Foguete indiano com satélites brasileiros enfrenta falha no terceiro estágio e desaparece após lançamento na Índia.
Foguete PSLV-C62 sofre falha durante lançamento na Índia
O lançamento do foguete indiano PSLV-C62 ocorreu em 12 de janeiro, às 10h17 no horário local da Índia (1h48 em Brasília), no Centro Espacial Satish Dhawan, na ilha de Sriharikota. A missão levava a bordo 15 equipamentos, incluindo o satélite indiano EOS-N1 e cinco satélites brasileiros. No entanto, pouco mais de seis minutos após o lançamento, uma falha foi identificada no terceiro dos quatro estágios do foguete, resultando em alteração da trajetória e perda do veículo. A Agência Espacial Indiana (Isro) comunicou a ocorrência de uma anomalia no final do estágio PS3 e iniciou uma análise detalhada do incidente.
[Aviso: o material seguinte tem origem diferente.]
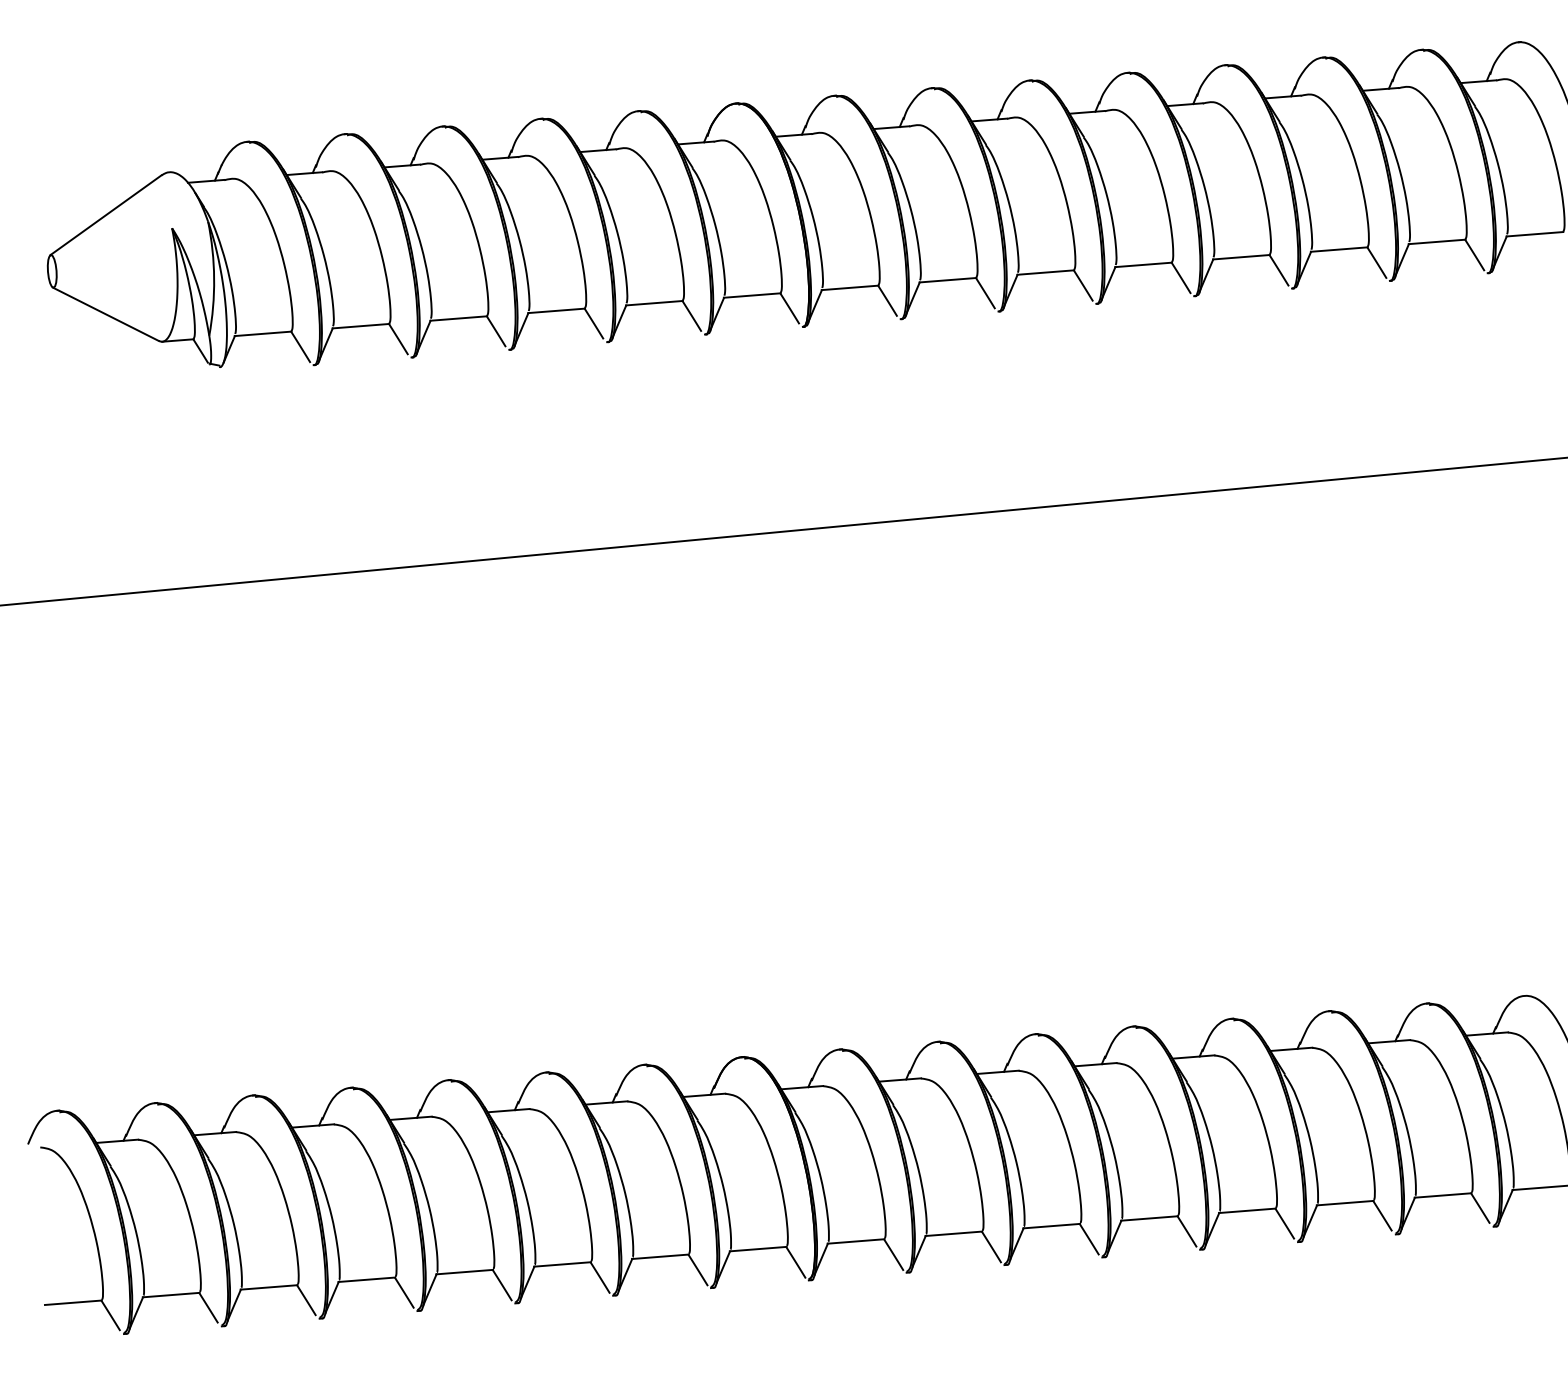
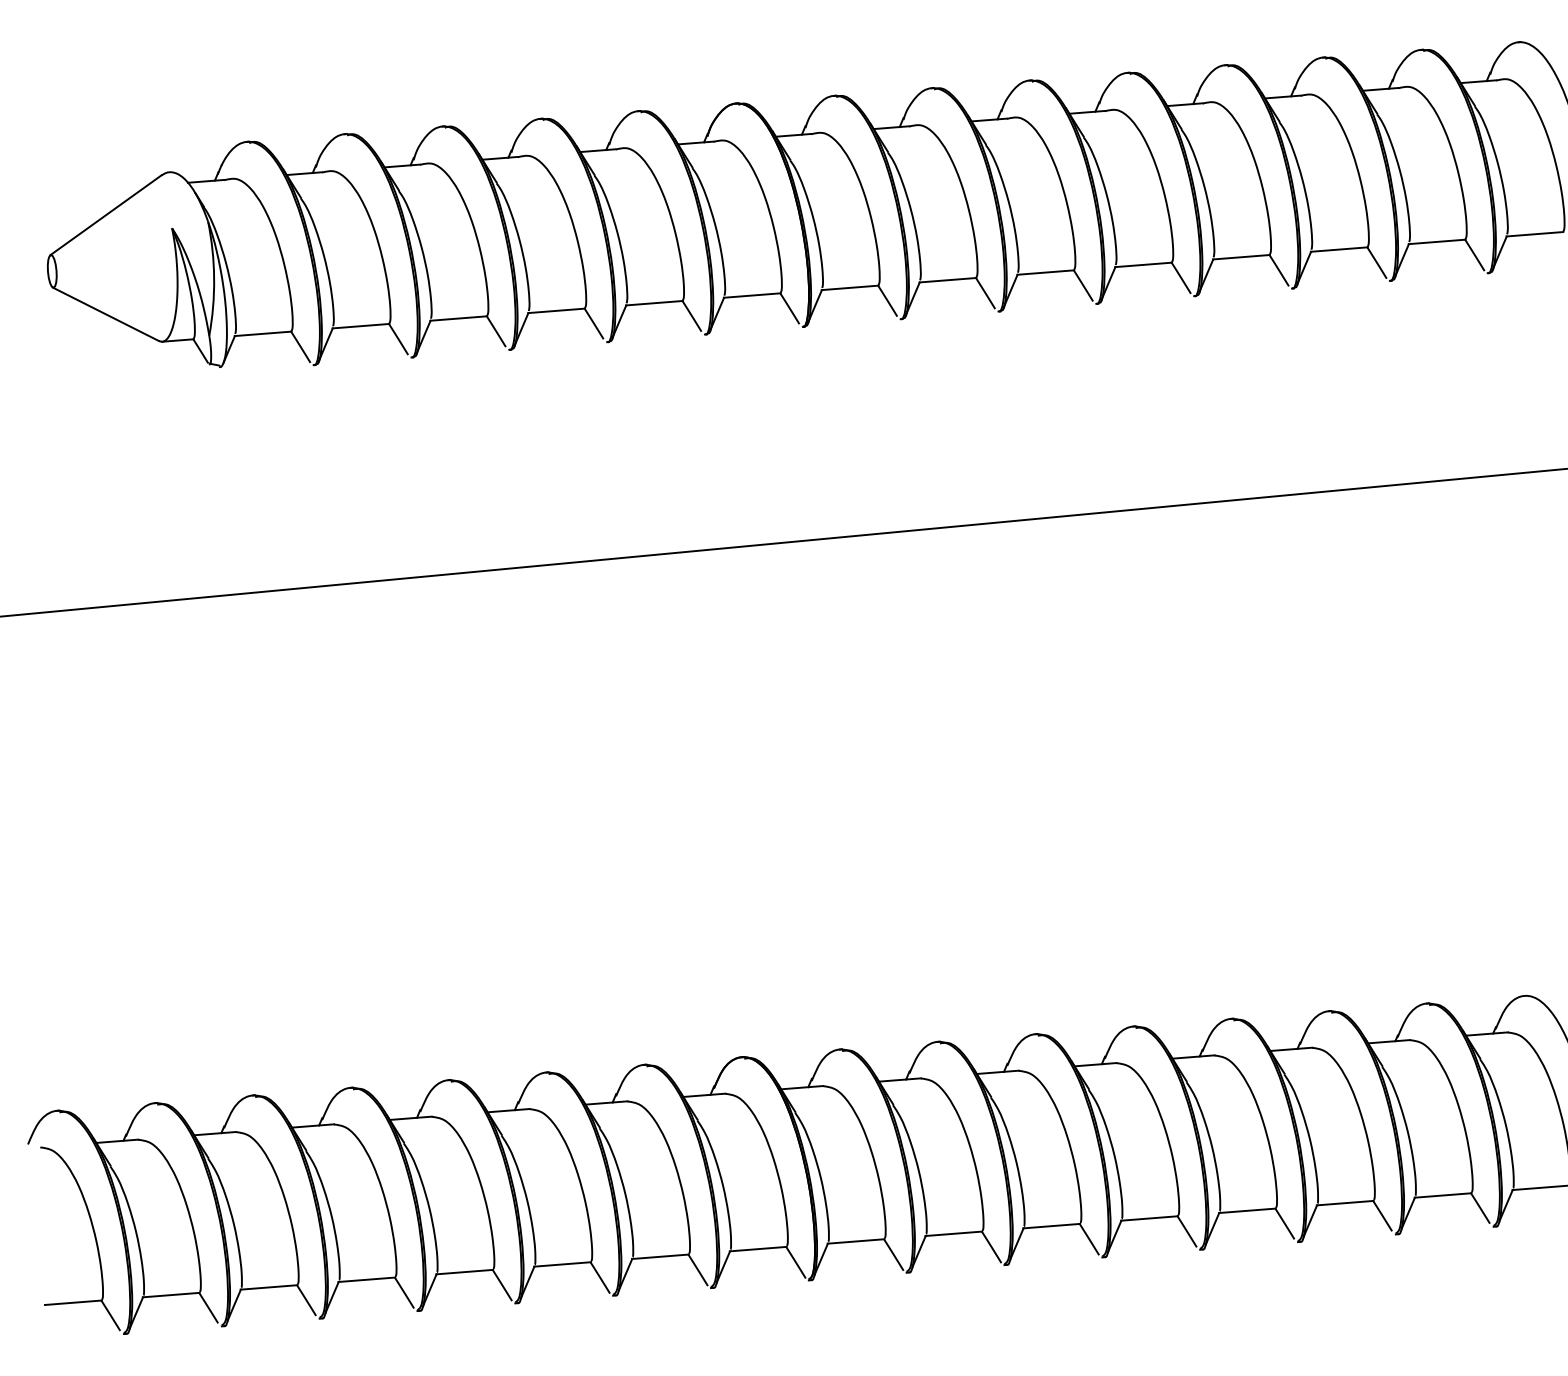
line at (783, 531) position: (783, 531) -> (783, 542)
Satélites brasileiros envolvidos e seus objetivos
Entre os satélites brasileiros, destacava-se o nanossatélite Aldebaran-I, desenvolvido pela Universidade Federal do Maranhão (UFMA) com apoio da Agência Espacial Brasileira (AEB). O Aldebaran-I, um cubesat padrão 1U com 10 cm de lado, funcionava como protótipo para validar novas tecnologias espaciais. Seu nome é uma referência à estrela mais brilhante da constelação de Touro e significa “seguidor” em árabe. O equipamento teria aplicações importantes, como a localização de queimadas e o apoio a autoridades costeiras em missões de busca e salvamento de pequenas embarcações. Além dele, outros quatro nanossatélites brasileiros, chamados Orbital Temple, EduSat-1, Galaxy Explorer e UaiSat, também faziam parte da missão, todos integrados ao Programa Nacional de Atividades Espaciais (Pnae) 2022–2031, que foca no desenvolvimento de satélites acadêmicos de baixo custo e alta relevância social.
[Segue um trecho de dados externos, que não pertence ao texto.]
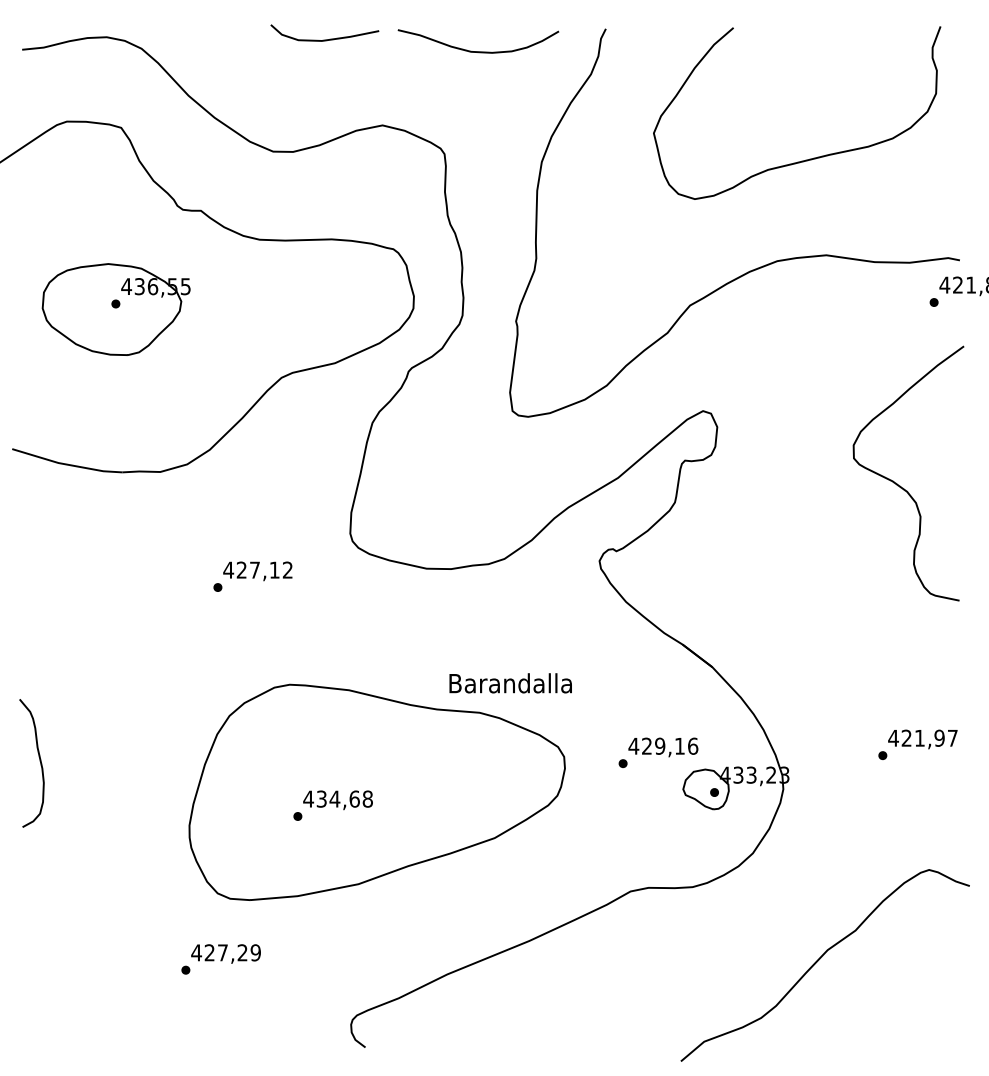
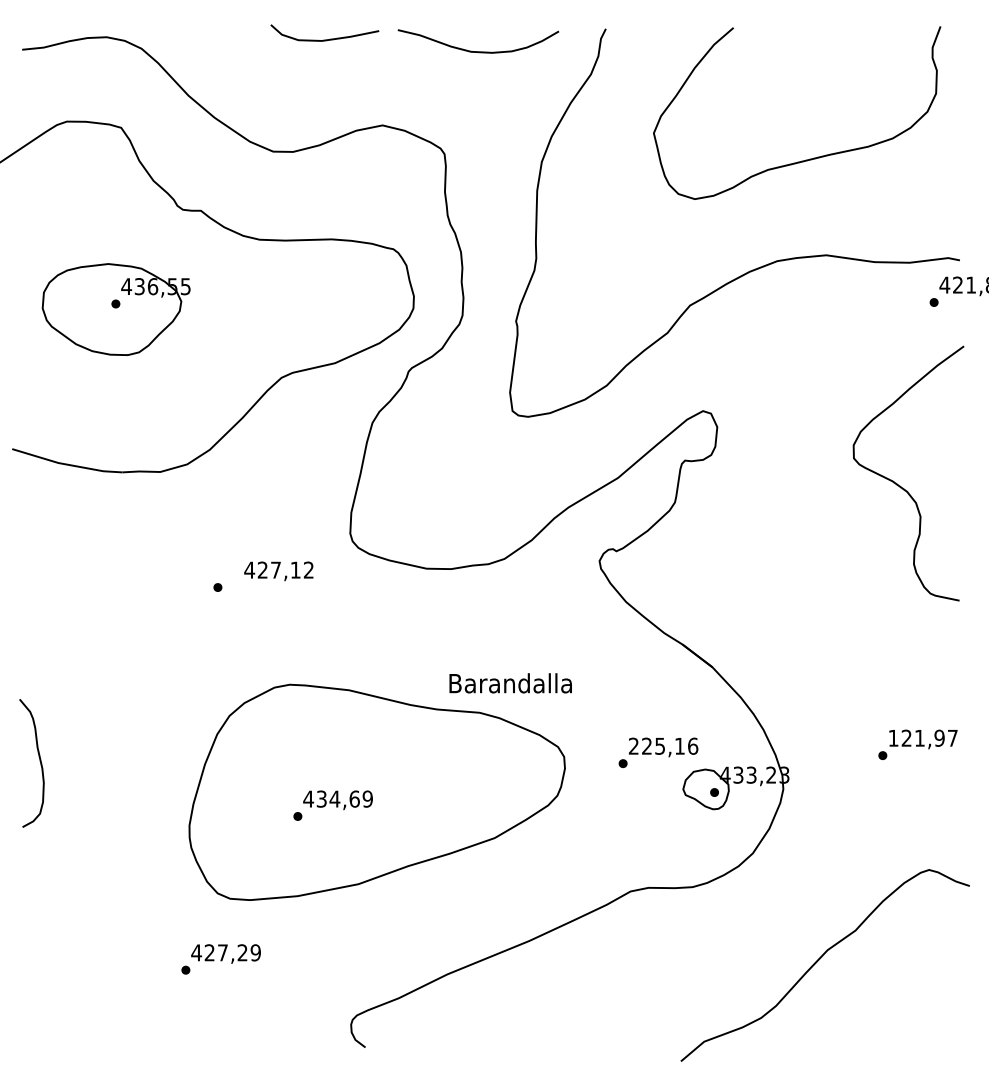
text at (257, 571) position: (257, 571) -> (278, 571)
text at (893, 738): 421,97 -> 121,97
text at (646, 745): 429,16 -> 225,16
text at (367, 798): 434,68 -> 434,69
Impactos da falha e perspectivas para o programa espacial brasileiro
A perda do foguete e dos satélites brasileiros representa um revés para o desenvolvimento tecnológico e a presença do Brasil no espaço. O Aldebaran-I, por ser um protótipo para tecnologias inovadoras, tinha potencial para consolidar avanços em monitoramento ambiental e gestão costeira. A falha no terceiro estágio do PSLV-C62 evidencia a complexidade dos lançamentos espaciais e a importância de análises rigorosas para evitar futuros insucessos. A AEB e as instituições acadêmicas envolvidas seguem comprometidas com o avanço do programa espacial nacional, que visa promover a autonomia tecnológica e ampliar as aplicações sociais dos satélites.
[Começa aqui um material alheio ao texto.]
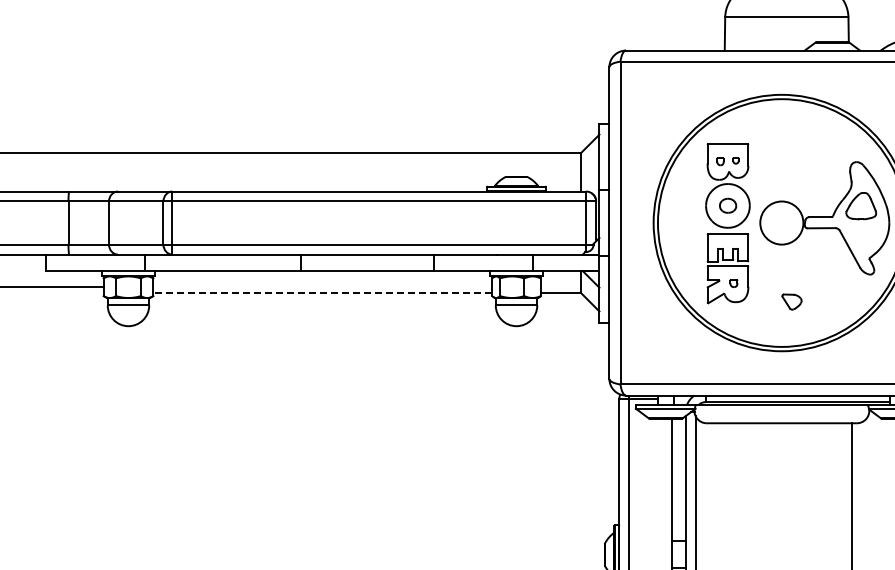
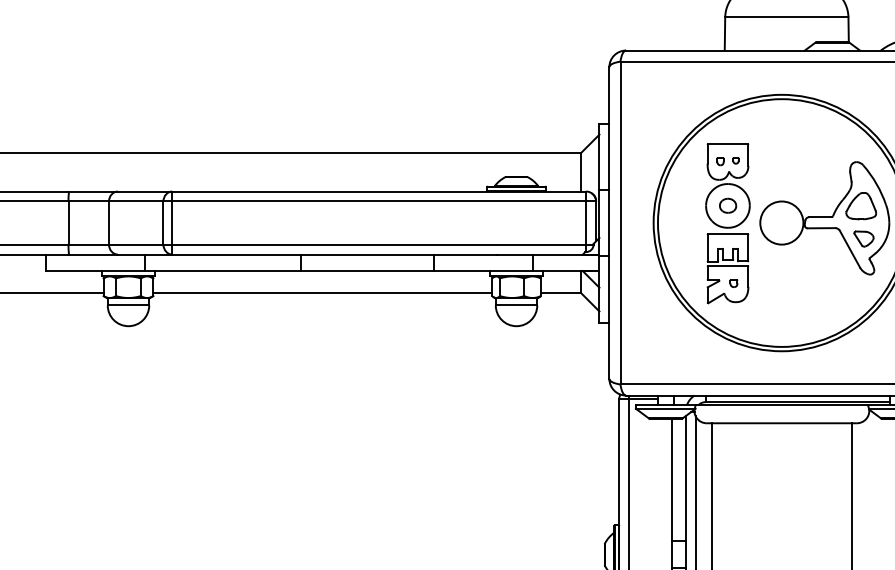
line at (52, 286) position: (52, 286) -> (52, 292)
line at (322, 292): dashed -> solid
part at (791, 301) position: (791, 301) -> (863, 238)
line at (712, 494): none -> present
Contexto do foguete PSLV e histórico de missões
O PSLV-C62 era o 64º voo do foguete Polar Satellite Launch Vehicle (PSLV), um dos principais veículos de lançamento da Índia, reconhecido por sua confiabilidade em colocar satélites em órbita. Apesar do histórico positivo, esta missão enfrentou um problema crítico no terceiro estágio, que comprometeu completamente a missão. Incidentes como este reforçam a necessidade constante de inovação e testes no setor aeroespacial, especialmente em missões internacionais que envolvem múltiplos países e satélites.
Próximos passos das agências espaciais e monitoramento da análise
A Isro permanece atenta à investigação da falha ocorrida no PSLV-C62, buscando identificar as causas e o destino do foguete e dos satélites perdidos. O detalhamento da análise contribuirá para aprimorar futuros lançamentos e garantir maior segurança e sucesso nas próximas missões. Paralelamente, a AEB e instituições brasileiras continuarão seus esforços para desenvolver tecnologias espaciais, reforçando a presença do Brasil no cenário global de pesquisa e inovação espacial.